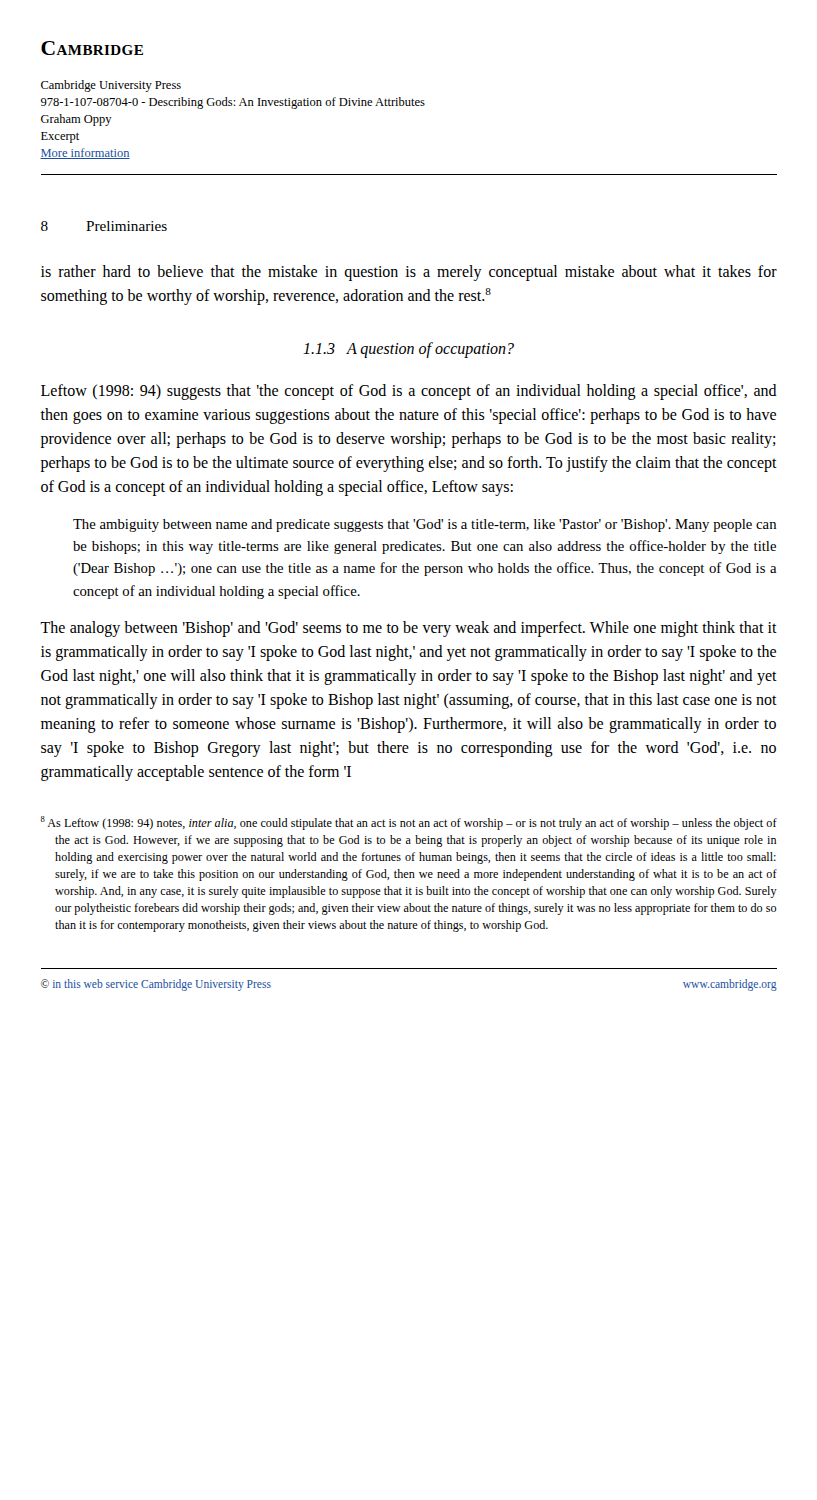Cambridge
Cambridge University Press
978-1-107-08704-0 - Describing Gods: An Investigation of Divine Attributes
Graham Oppy
Excerpt
More information
8 Preliminaries
is rather hard to believe that the mistake in question is a merely conceptual mistake about what it takes for something to be worthy of worship, reverence, adoration and the rest.8
1.1.3 A question of occupation?
Leftow (1998: 94) suggests that 'the concept of God is a concept of an individual holding a special office', and then goes on to examine various suggestions about the nature of this 'special office': perhaps to be God is to have providence over all; perhaps to be God is to deserve worship; perhaps to be God is to be the most basic reality; perhaps to be God is to be the ultimate source of everything else; and so forth. To justify the claim that the concept of God is a concept of an individual holding a special office, Leftow says:
The ambiguity between name and predicate suggests that 'God' is a title-term, like 'Pastor' or 'Bishop'. Many people can be bishops; in this way title-terms are like general predicates. But one can also address the office-holder by the title ('Dear Bishop …'); one can use the title as a name for the person who holds the office. Thus, the concept of God is a concept of an individual holding a special office.
The analogy between 'Bishop' and 'God' seems to me to be very weak and imperfect. While one might think that it is grammatically in order to say 'I spoke to God last night,' and yet not grammatically in order to say 'I spoke to the God last night,' one will also think that it is grammatically in order to say 'I spoke to the Bishop last night' and yet not grammatically in order to say 'I spoke to Bishop last night' (assuming, of course, that in this last case one is not meaning to refer to someone whose surname is 'Bishop'). Furthermore, it will also be grammatically in order to say 'I spoke to Bishop Gregory last night'; but there is no corresponding use for the word 'God', i.e. no grammatically acceptable sentence of the form 'I
8 As Leftow (1998: 94) notes, inter alia, one could stipulate that an act is not an act of worship – or is not truly an act of worship – unless the object of the act is God. However, if we are supposing that to be God is to be a being that is properly an object of worship because of its unique role in holding and exercising power over the natural world and the fortunes of human beings, then it seems that the circle of ideas is a little too small: surely, if we are to take this position on our understanding of God, then we need a more independent understanding of what it is to be an act of worship. And, in any case, it is surely quite implausible to suppose that it is built into the concept of worship that one can only worship God. Surely our polytheistic forebears did worship their gods; and, given their view about the nature of things, surely it was no less appropriate for them to do so than it is for contemporary monotheists, given their views about the nature of things, to worship God.
© in this web service Cambridge University Press www.cambridge.org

◆ Exercise aim ◆
Work out how many lines of the preceding data contain the word "individual". Reply with that number only.

◆ Exercise result ◆
2